酵母のミトコンドリアATPaseのベータサブユニットのアルギニン328は、タンパク質の安定性に不可欠です

ミトコンドリアATPaseは、アルギニン選択試薬フェニルグリオキサールによって急速に不活性化されます。最近、葉緑体酵素（Viale、A。M.、およびVallejos、R。H.（1985）J。Biol。Chem。260、4958-4962）について、葉緑体酵素（Viale、A。M.）について主要な反応残基が報告されています。このアルギニン残基は、ATPaseの活性部位にあると結論付けられ、おそらくヌクレオチドの結合に関与しました。この仮説をテストするために、酵母酵素の部位指向変異誘発は、Arg-328をアラニンおよびリジンに置き換えるために使用されています。修飾された遺伝子は、ATPaseのベータサブユニットをコードする遺伝子にヌル変異を含む酵母株DMY111に変換されました。両方の置換は、酵母形質転換体が非発酵性炭素源で成長する能力によって実証されているように、in vivoで機能的でした。

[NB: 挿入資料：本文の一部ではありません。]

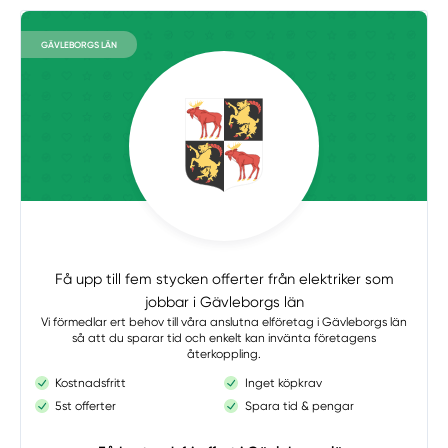
GÄVLEBORGS LÄN
Få upp till fem stycken offerter från elektriker som
jobbar i Gävleborgs län
Vi förmedlar ert behov till våra anslutna elföretag i Gävleborgs län
så att du sparar tid och enkelt kan invänta företagens
återkoppling.
Kostnadsfritt
Inget köpkrav
5st offerter
Spara tid & pengar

ALA-328およびLYS-328を搭載した水溶性F1-ATPaseは非常に不安定でしたが、グリセロールでは安定化できました。酵素崩壊の速度は、ALA-328およびLys-328がそれぞれ10％と5％グリセロールで1.1および4.0分の半減期を伴う一次速度論に続いていましたが、野生型酵素はグリセロールの存在下でも安定していました。ATPaseとGTPaseの両方の運動分析が決定されています。野生型酵素には、0.056 mm-1および67単位/min/mg、0.140 mm-1および100単位/min/mgのATPaseの2つの観察可能な見かけのkmとVmax値がありました。Lys-328を含む変異酵素は、0.066 mm-1および23単位/min/mg、0.300 mm-1および43単位/min/mgの同様の運動値を示しました。ただし、ALA-328を含む変異酵素は、0.121 mm-1および45単位/min/mgの値を持つ単一の部位のみを実証しました。ATPase活性とは対照的に、GTPaseの運動値は、野生型および変異酵素でほぼ同一でした。予測された結果とは反対に、変異酵素は試薬フェニルグリオキサールに対してより敏感でした。これらの結果は、ARG-328がタンパク質の安定性にとって重要であるが、触媒には関与していないことを示しています。

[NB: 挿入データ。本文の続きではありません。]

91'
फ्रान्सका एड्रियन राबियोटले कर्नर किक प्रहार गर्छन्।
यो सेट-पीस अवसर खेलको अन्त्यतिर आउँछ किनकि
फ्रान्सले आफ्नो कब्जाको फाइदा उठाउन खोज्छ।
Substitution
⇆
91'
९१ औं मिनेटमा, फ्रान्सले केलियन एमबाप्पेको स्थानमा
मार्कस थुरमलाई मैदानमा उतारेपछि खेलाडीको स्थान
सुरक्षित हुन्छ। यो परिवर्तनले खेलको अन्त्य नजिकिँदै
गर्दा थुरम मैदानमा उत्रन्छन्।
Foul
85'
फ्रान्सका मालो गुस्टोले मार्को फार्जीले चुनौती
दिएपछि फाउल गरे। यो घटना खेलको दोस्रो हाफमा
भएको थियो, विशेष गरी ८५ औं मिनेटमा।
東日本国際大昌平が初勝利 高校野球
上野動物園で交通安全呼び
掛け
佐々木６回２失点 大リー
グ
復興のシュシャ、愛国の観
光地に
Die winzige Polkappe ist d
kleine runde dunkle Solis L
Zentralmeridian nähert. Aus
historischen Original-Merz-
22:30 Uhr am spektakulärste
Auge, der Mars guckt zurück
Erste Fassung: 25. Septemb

The mitochondrial ATPase is rapidly inactivated by the arginine selective reagent phenylglyoxal. Recently, the purported major reacting residue has been reported for the chloroplast enzyme (Viale, A. M., and Vallejos, R. H. (1985) J. Biol. Chem. 260, 4958-4962) corresponding to Arg-328 in the beta-subunit of the yeast Saccharomyces cerevisiae mitochondrial ATPase, a highly conserved residue in the ATPase. This arginine residue was concluded to be in the active site of the ATPase and possibly involved in the binding of nucleotides. To test this hypothesis, site-directed mutagenesis of the yeast enzyme has been used to replace Arg-328 with alanine and lysine. The modified genes were transformed into a yeast strain, DMY111, which contained a null mutation in the gene coding for the beta-subunit of the ATPase. Both of the substitutions were functional in vivo as demonstrated by the ability of yeast transformants to grow on a nonfermentable carbon source. The water soluble F1-ATPase with Ala-328 and Lys-328 were extremely unstable, but could be stabilized with glycerol. The rate of enzymatic decay followed first order kinetics with half-lives of 1.1 and 4.0 min for the mutants with Ala-328 and Lys-328 in 10% and 5% glycerol, respectively, while the wild type enzyme was stable even in the absence of glycerol. Kinetic analysis of both ATPase and GTPase has been determined. The wild type enzyme had two observable apparent Km and Vmax values for ATPase which were 0.056 mM-1 and 67 units/min/mg and 0.140 mM-1 and 100 units/min/mg. The mutant enzyme containing Lys-328 showed similar kinetic values of 0.066 mM-1 and 23 units/min/mg and 0.300 mM-1 and 43 units/min/mg. The mutant enzyme containing Ala-328, however, only demonstrated a single site with values of 0.121 mM-1 and 45 units/min/mg. In contrast to ATPase activity, kinetic values for GTPase were nearly identical for the wild type and mutant enzymes. Opposite to predicted results, the mutant enzymes were more sensitive to the reagent phenylglyoxal. These results indicate that Arg-328 is important for protein stability, but not involved in catalysis.